WORK ORDER: Set down the entries below once more, precisely as they stand.

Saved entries
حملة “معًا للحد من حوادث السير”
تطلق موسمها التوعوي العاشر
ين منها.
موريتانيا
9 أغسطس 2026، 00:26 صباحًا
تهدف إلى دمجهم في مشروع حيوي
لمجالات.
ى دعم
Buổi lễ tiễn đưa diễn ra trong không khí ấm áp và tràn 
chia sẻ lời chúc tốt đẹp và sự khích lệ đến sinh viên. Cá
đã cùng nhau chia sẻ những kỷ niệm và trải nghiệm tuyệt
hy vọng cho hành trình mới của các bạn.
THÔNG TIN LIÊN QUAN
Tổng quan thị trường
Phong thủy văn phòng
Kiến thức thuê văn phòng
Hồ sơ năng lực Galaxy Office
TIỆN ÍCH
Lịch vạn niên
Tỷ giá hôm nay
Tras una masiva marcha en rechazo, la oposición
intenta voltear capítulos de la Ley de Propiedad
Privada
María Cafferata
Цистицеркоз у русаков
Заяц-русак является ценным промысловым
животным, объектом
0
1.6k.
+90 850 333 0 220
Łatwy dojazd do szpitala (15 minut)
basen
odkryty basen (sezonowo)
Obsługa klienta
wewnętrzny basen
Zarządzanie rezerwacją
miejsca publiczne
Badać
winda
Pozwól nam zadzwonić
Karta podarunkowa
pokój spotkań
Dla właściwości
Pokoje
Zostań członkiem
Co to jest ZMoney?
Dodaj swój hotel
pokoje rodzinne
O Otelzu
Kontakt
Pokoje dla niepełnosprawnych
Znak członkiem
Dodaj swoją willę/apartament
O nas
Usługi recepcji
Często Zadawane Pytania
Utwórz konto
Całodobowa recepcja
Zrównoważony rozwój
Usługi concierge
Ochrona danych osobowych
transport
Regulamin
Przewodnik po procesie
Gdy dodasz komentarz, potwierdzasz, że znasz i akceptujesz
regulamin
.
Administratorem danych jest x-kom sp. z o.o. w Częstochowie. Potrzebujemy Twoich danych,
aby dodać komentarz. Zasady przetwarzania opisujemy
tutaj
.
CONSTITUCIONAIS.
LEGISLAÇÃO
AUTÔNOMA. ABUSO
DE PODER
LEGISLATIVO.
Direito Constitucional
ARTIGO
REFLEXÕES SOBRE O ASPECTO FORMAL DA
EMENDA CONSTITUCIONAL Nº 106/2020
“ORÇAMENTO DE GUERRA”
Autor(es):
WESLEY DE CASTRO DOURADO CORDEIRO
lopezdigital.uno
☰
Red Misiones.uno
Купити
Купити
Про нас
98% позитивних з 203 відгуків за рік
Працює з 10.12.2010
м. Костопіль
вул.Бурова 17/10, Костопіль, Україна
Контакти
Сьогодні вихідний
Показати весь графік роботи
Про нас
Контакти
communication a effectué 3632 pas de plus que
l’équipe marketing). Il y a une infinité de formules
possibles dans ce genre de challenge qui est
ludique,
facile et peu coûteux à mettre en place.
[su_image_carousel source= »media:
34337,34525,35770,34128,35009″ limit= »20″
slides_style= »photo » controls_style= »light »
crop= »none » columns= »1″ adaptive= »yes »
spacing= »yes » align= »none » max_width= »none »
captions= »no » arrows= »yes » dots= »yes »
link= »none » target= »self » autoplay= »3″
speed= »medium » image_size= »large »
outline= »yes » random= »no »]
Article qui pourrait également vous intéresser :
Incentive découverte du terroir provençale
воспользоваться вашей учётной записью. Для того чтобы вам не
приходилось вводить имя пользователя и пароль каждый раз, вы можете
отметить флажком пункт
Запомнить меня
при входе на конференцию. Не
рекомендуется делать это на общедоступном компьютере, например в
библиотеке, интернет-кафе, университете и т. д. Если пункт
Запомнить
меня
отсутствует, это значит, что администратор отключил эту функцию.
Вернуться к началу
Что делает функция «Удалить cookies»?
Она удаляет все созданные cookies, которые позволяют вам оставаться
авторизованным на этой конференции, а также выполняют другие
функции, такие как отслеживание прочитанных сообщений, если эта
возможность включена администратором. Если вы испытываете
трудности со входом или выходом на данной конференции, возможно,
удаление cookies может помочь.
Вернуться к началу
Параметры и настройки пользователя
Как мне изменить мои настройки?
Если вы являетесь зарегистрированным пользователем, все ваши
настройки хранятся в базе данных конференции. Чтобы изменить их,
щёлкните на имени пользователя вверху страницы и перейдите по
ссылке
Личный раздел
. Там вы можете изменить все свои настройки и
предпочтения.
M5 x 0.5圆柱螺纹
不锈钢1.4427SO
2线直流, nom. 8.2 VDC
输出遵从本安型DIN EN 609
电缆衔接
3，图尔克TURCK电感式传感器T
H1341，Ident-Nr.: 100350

RESPONSE AREA:
حملة “معًا للحد من حوادث السير”
تطلق موسمها التوعوي العاشر
ين منها.
موريتانيا
9 أغسطس 2026، 00:26 صباحًا
تهدف إلى دمجهم في مشروع حيوي
لمجالات.
ى دعم
Buổi lễ tiễn đưa diễn ra trong không khí ấm áp và tràn 
chia sẻ lời chúc tốt đẹp và sự khích lệ đến sinh viên. Cá
đã cùng nhau chia sẻ những kỷ niệm và trải nghiệm tuyệt
hy vọng cho hành trình mới của các bạn.
THÔNG TIN LIÊN QUAN
Tổng quan thị trường
Phong thủy văn phòng
Kiến thức thuê văn phòng
Hồ sơ năng lực Galaxy Office
TIỆN ÍCH
Lịch vạn niên
Tỷ giá hôm nay
Tras una masiva marcha en rechazo, la oposición
intenta voltear capítulos de la Ley de Propiedad
Privada
María Cafferata
Цистицеркоз у русаков
Заяц-русак является ценным промысловым
животным, объектом
0
1.6k.
+90 850 333 0 220
Łatwy dojazd do szpitala (15 minut)
basen
odkryty basen (sezonowo)
Obsługa klienta
wewnętrzny basen
Zarządzanie rezerwacją
miejsca publiczne
Badać
winda
Pozwól nam zadzwonić
Karta podarunkowa
pokój spotkań
Dla właściwości
Pokoje
Zostań członkiem
Co to jest ZMoney?
Dodaj swój hotel
pokoje rodzinne
O Otelzu
Kontakt
Pokoje dla niepełnosprawnych
Znak członkiem
Dodaj swoją willę/apartament
O nas
Usługi recepcji
Często Zadawane Pytania
Utwórz konto
Całodobowa recepcja
Zrównoważony rozwój
Usługi concierge
Ochrona danych osobowych
transport
Regulamin
Przewodnik po procesie
Gdy dodasz komentarz, potwierdzasz, że znasz i akceptujesz
regulamin
.
Administratorem danych jest x-kom sp. z o.o. w Częstochowie. Potrzebujemy Twoich danych,
aby dodać komentarz. Zasady przetwarzania opisujemy
tutaj
.
CONSTITUCIONAIS.
LEGISLAÇÃO
AUTÔNOMA. ABUSO
DE PODER
LEGISLATIVO.
Direito Constitucional
ARTIGO
REFLEXÕES SOBRE O ASPECTO FORMAL DA
EMENDA CONSTITUCIONAL Nº 106/2020
“ORÇAMENTO DE GUERRA”
Autor(es):
WESLEY DE CASTRO DOURADO CORDEIRO
lopezdigital.uno
☰
Red Misiones.uno
Купити
Купити
Про нас
98% позитивних з 203 відгуків за рік
Працює з 10.12.2010
м. Костопіль
вул.Бурова 17/10, Костопіль, Україна
Контакти
Сьогодні вихідний
Показати весь графік роботи
Про нас
Контакти
communication a effectué 3632 pas de plus que
l’équipe marketing). Il y a une infinité de formules
possibles dans ce genre de challenge qui est
ludique,
facile et peu coûteux à mettre en place.
[su_image_carousel source= »media:
34337,34525,35770,34128,35009″ limit= »20″
slides_style= »photo » controls_style= »light »
crop= »none » columns= »1″ adaptive= »yes »
spacing= »yes » align= »none » max_width= »none »
captions= »no » arrows= »yes » dots= »yes »
link= »none » target= »self » autoplay= »3″
speed= »medium » image_size= »large »
outline= »yes » random= »no »]
Article qui pourrait également vous intéresser :
Incentive découverte du terroir provençale
воспользоваться вашей учётной записью. Для того чтобы вам не
приходилось вводить имя пользователя и пароль каждый раз, вы можете
отметить флажком пункт
Запомнить меня
при входе на конференцию. Не
рекомендуется делать это на общедоступном компьютере, например в
библиотеке, интернет-кафе, университете и т. д. Если пункт
Запомнить
меня
отсутствует, это значит, что администратор отключил эту функцию.
Вернуться к началу
Что делает функция «Удалить cookies»?
Она удаляет все созданные cookies, которые позволяют вам оставаться
авторизованным на этой конференции, а также выполняют другие
функции, такие как отслеживание прочитанных сообщений, если эта
возможность включена администратором. Если вы испытываете
трудности со входом или выходом на данной конференции, возможно,
удаление cookies может помочь.
Вернуться к началу
Параметры и настройки пользователя
Как мне изменить мои настройки?
Если вы являетесь зарегистрированным пользователем, все ваши
настройки хранятся в базе данных конференции. Чтобы изменить их,
щёлкните на имени пользователя вверху страницы и перейдите по
ссылке
Личный раздел
. Там вы можете изменить все свои настройки и
предпочтения.
M5 x 0.5圆柱螺纹
不锈钢1.4427SO
2线直流, nom. 8.2 VDC
输出遵从本安型DIN EN 609
电缆衔接
3，图尔克TURCK电感式传感器T
H1341，Ident-Nr.: 100350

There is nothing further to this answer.